Die Frage nach der richtigen Schnur und dem richtigen köder ist auch noch nicht so ganz geklärt. Ich weis, ist sicher auch wieder eine Glaubensfrage und nicht so einfach zu beantworten, trotzdem wäre ich für Tipps für eine gute nicht zu teure Schnur Bzw köder sehr dankbar.

Ich habe Vorerstmal nicht vor das ganze zu professionell zu betreiben sondern möchte einfach versuchen, aus Spaß mit dem alten Gerät irgendeinen Fisch zu landen. Die Rute ist recht weich und wabbelig, dazu die kleine Spule. Ich denke ein 30er barsch oder 60er Hecht machen damit gut Laune und sollten zu bewältigen sein.

So, das wars erstmal von mir. 
Ich bin für alle Tipps und Anregungen dankbar.

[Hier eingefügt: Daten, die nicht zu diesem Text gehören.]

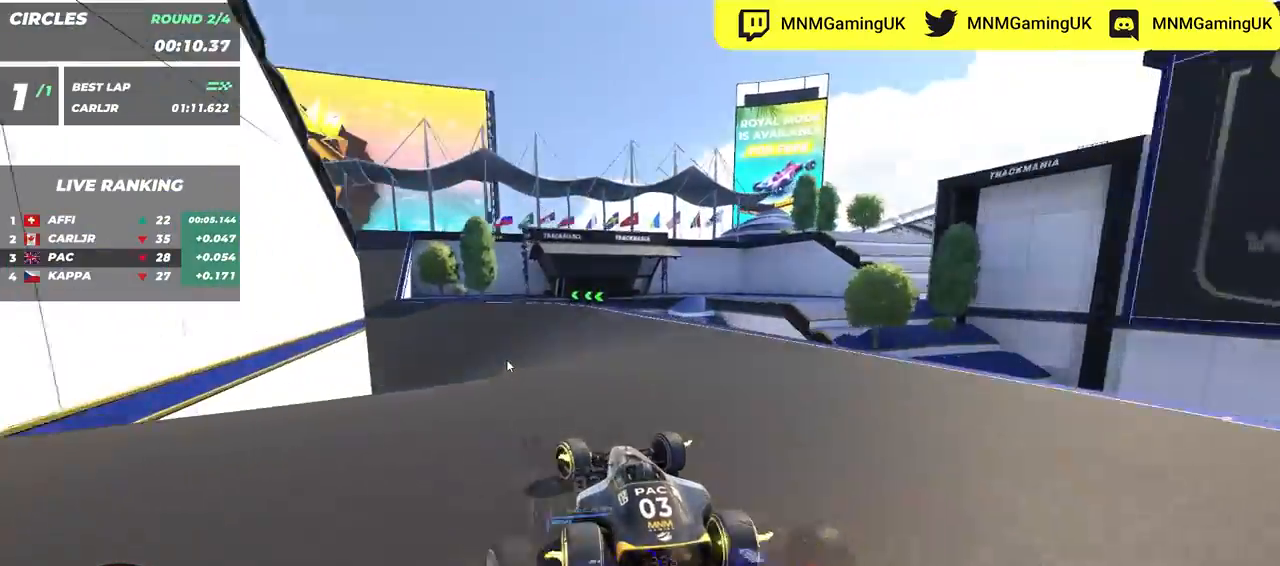
{"keys": ["left", "up"], "events": []}
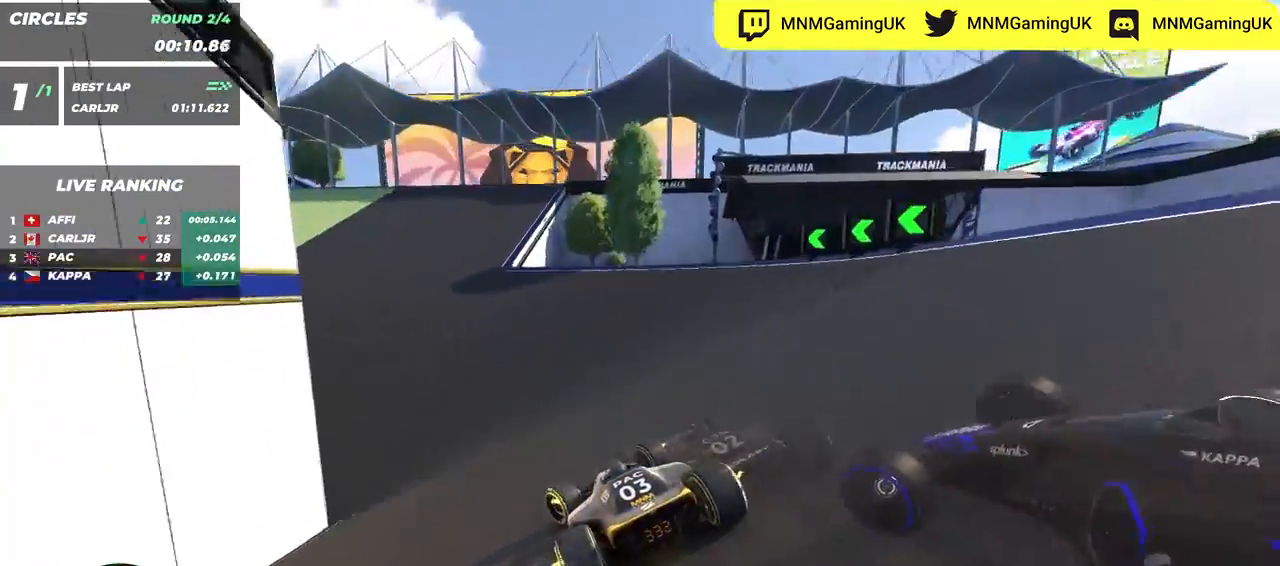
{"keys": ["left", "up"], "events": []}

Nur bitte versucht nicht mir mein Vorhaben auszureden, ich hab mir das in den Kopf gesetzt, also wird damit ein Fisch gefangen [emoji1][emoji1]

Grüße Tobi 


Gesendet von iPhone mit Tapatalk


----------



## Tobias92 (14. Mai 2017)

*AW: Einstieg ins fliegenfischen auf Barsch und Hecht mit sehr altem Gerät.*

Das hier ist übrigens die Rute:














Gesendet von iPhone mit Tapatalk


----------



## Thomas9904 (14. Mai 2017)

*AW: Einstieg ins fliegenfischen auf Barsch und Hecht mit sehr altem Gerät.*

Schwimmende Schnur ist sicher am Anfang sinnvoller, auch einfaher zum Biss erkennen.

Werfen üben zuerst auf Wiese ist auch gut.

Nymphen, Nassfliegen sind gut für Döbel, Barben etc., kleine Streamer für Barsche etc.. Wenns viele Hechte gibt, Stahlvorfach verwenden.


----------



## Thomas E. (14. Mai 2017)

*AW: Einstieg ins fliegenfischen auf Barsch und Hecht mit sehr altem Gerät.*

Hi Tobi,

das ist wirklich sehr altes Gerät !
Klar kann man damit schön Werfen und Fische fangen.

Wenn aber die Schnur auch aus der Zeit stammt, solltest Du Dir eine neue Leine kaufen, z.B.
https://www.flylineshop.com/barrio-mallard-wf.html

Um gut Werfen üben zu können, ist es wichtig immer ein gut rutenlanges verjüngtes Vorfach zu verwenden !
Ich habe immer wieder mal Schüler, die das noch nicht wissen.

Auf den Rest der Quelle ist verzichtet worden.